▶ Questions to answer
• 1. Please quote the motorbike alarm thread word for word, starting with "2. Would the" and going on through "sums it up.".
• 2. Name every piece of hardware that the motorbike alarm thread identifies by a specific brand or model name.

▶ Extracted text
Start of Block
Oh well, it was worth a try, wasn’t aware Blynk is difficult to integrate into existing code. From what I’d seen others do I thought it was easy. I guess I’ll have to stick to using my old Yale IR Shed Alarm and continue to exaggerate my track day abilities. :wink:

My understanding is that the “garage” is within range of the home WiFi so Blynk will protect the motorbike.

Once you are familiar with Blynk and the code you want to use then it’s a very simple process of putting the two together.

Yes, but not using the phone’s built in sensors… unless he keeps it on the bike. “Oh, look, free bike AND phone:stuck_out_tongue_winking_eye:

Using the MPU.

@Shadeyman as far as I can tell you want to build a project with 2 main features:

  1. Alarm on the “bike” when located at home.
  2. Telemetry for race days.

1 is easy enough. For 2 you will have to consider:

  1. Does the track have WiFi that will cover the whole of the circuit.
  2. Would the race organisers accept an MPU, ESP and maybe Pi Zero W (server) on the bike. You have indicated they will not accept a phone on the bike so they might not accept these components either.
1 Like

@Costas Yes, that pretty much sums it up.

Some tracks do have WiFi but I’d not rely on that. Use a mobile phone’s hot spot, tucked away in the riders leathers wouldn’t be a problem.

An MPU-6050 and a Wemos D1 Pro inside a small project box fastened securely to the frame of the bike would not be an issue, no different to a standard bolt on bike alarm. They just don’t like stuff attached to the exterior of the bike(or car).

Then your phone would still work for use of it’s GPS and accelerometer… added bonus of no need for the MCU to even be there, that could sit at home (or more likely the shed, hooked up to any other sensors for it’s guard duty purposes) and record the data from the phone.

As long as you stay on the bike as it goes down the track :wink: then even with it in your pocket, you will get enough accuracy of the general acceleration and speed.
End of Block
▶ Supplied information
Start of Block
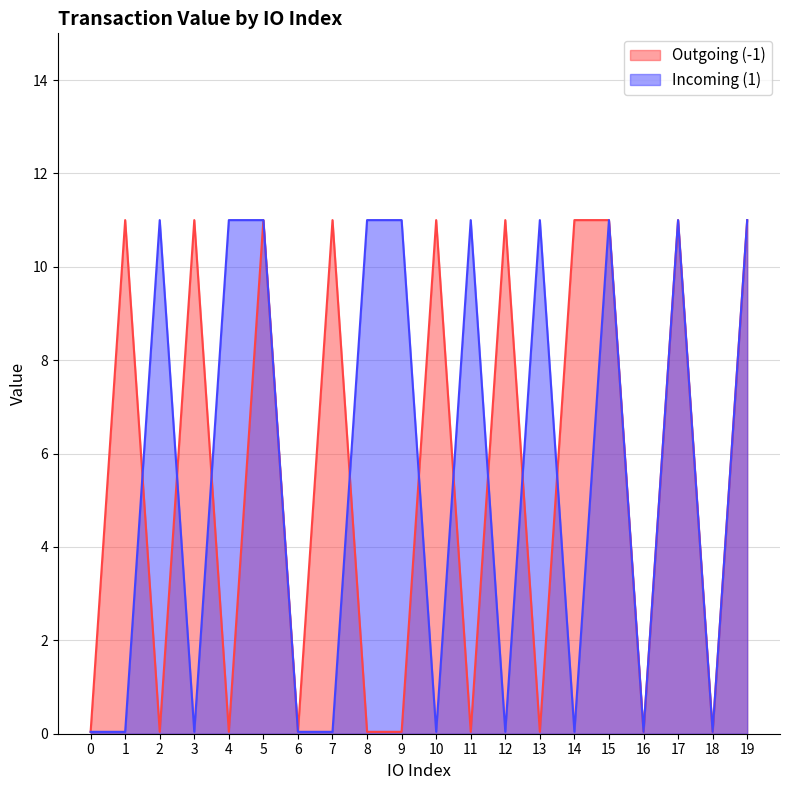

At which category does the chart reach its peak across all series?

1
End of Block
▶ Task-by-task answers
• 1.
2. Would the race organisers accept an MPU, ESP and maybe Pi Zero W (server) on the bike. You have indicated they will not accept a phone on the bike so they might not accept these components either.
1 Like

@Costas Yes, that pretty much sums it up.

• 2.
- Yale IR Shed Alarm
- Pi Zero W
- MPU-6050
- Wemos D1 Pro